The World Bank has attributed major delays in the implementation of the Greater Accra Resilient and Integrated Development (GARID) Project to fiscal restrictions introduced by the Ministry of Finance, warning that the setbacks could affect efforts to address flooding in the capital.
In its latest implementation report released in May 2026, the Bank downgraded the project’s implementation rating from satisfactory to “Moderately Unsatisfactory,” citing funding challenges that slowed key activities despite the project being fully financed.
The concerns come just days after the June 29 floods in Accra, which claimed at least 12 lives and once again exposed the city’s persistent drainage and flood management problems.
The $350 million GARID Project was designed to strengthen flood prevention measures, improve solid waste management and build urban resilience across several municipalities in the Greater Accra Metropolitan Area.
The initiative includes major drainage works, urban upgrading projects, waste management interventions, institutional reforms and emergency response systems.

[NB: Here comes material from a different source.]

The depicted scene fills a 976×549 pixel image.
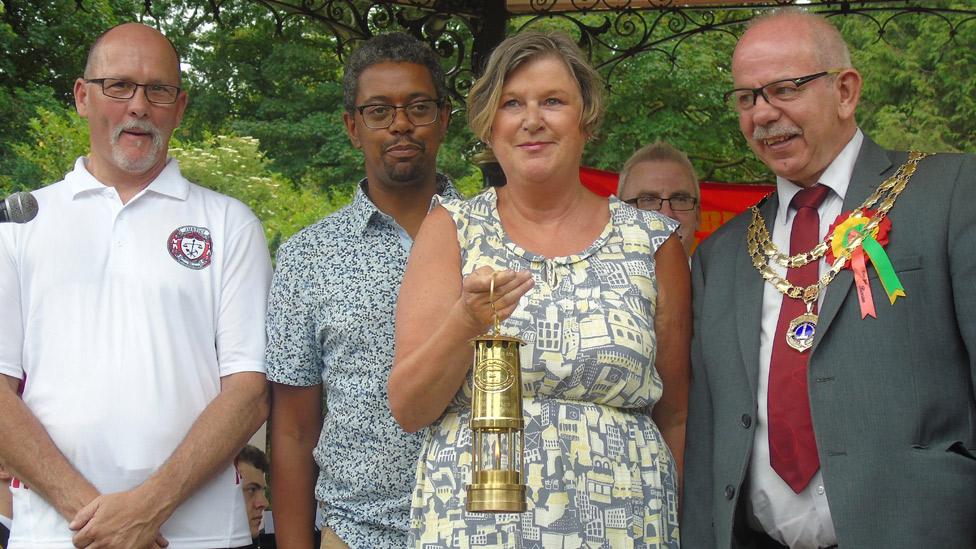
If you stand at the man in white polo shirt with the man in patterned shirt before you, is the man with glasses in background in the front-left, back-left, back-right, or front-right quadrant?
front-left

According to the World Bank, while some aspects of the project have recorded progress, several critical infrastructure works remain behind schedule.
The Bank noted that the flood early warning system has been completed and is operational, while waste collection services in underserved communities have exceeded targets.

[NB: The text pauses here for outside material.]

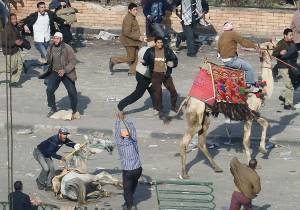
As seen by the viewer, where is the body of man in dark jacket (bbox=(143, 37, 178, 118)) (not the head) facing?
toward the camera

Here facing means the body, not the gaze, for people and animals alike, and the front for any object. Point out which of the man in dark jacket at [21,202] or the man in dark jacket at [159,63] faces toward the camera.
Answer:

However, many construction projects have advanced slowly despite engineering designs being largely completed. Some contractors continue to miss deadlines, while decisions on poorly performing contracts have yet to be made.
The World Bank said fiscal measures introduced in 2025 contributed significantly to the delays.

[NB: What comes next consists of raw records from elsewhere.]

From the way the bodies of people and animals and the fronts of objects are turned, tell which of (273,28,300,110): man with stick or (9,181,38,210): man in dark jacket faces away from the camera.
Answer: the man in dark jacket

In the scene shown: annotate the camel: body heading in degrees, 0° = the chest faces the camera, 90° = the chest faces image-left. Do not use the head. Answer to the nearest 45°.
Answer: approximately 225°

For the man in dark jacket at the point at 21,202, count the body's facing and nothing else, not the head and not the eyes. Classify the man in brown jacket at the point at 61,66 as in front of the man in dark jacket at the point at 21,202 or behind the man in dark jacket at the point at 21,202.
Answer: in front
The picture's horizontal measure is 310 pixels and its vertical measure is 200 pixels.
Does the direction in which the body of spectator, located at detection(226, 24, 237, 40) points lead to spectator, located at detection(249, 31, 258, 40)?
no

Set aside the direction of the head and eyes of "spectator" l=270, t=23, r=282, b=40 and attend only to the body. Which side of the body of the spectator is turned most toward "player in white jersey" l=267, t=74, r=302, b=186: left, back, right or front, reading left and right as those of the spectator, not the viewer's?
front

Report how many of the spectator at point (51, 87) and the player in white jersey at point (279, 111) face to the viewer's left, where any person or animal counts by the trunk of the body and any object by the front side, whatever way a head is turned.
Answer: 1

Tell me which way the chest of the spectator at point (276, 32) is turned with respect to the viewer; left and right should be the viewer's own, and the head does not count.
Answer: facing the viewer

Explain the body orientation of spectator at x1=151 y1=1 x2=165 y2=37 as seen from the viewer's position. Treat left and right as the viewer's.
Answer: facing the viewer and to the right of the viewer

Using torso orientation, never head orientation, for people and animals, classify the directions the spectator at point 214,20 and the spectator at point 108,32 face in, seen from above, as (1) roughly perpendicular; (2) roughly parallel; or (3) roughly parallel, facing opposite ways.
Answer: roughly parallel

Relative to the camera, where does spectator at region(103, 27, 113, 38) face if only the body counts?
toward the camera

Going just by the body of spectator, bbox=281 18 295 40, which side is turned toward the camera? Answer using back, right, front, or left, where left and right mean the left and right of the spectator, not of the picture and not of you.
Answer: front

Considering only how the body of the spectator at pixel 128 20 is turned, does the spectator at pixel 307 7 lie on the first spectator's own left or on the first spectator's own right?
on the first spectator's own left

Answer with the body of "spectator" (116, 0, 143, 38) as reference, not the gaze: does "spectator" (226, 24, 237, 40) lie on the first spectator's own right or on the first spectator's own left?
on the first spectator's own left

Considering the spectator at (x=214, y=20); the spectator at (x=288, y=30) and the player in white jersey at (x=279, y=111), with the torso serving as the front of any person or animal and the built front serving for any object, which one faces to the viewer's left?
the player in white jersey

These included limits on project disbursements and the temporary withdrawal of GH¢13.8 million from the project’s account, resulting in cash flow difficulties, delayed payments to contractors and slower execution of works.
Although the government has taken steps to ease the situation, including processing a $10.5 million withdrawal and returning the withdrawn funds, the Bank says funding challenges remain.
The project is estimated to require $40.8 million this year, but only about $17.5 million has been allocated so far.
As of April 2026, only $137 million, about 40 percent of the total project funding, had been disbursed. The World Bank has cautioned that continued delays in funding approvals could further disrupt implementation and threaten the project’s ability to meet its objectives before completion.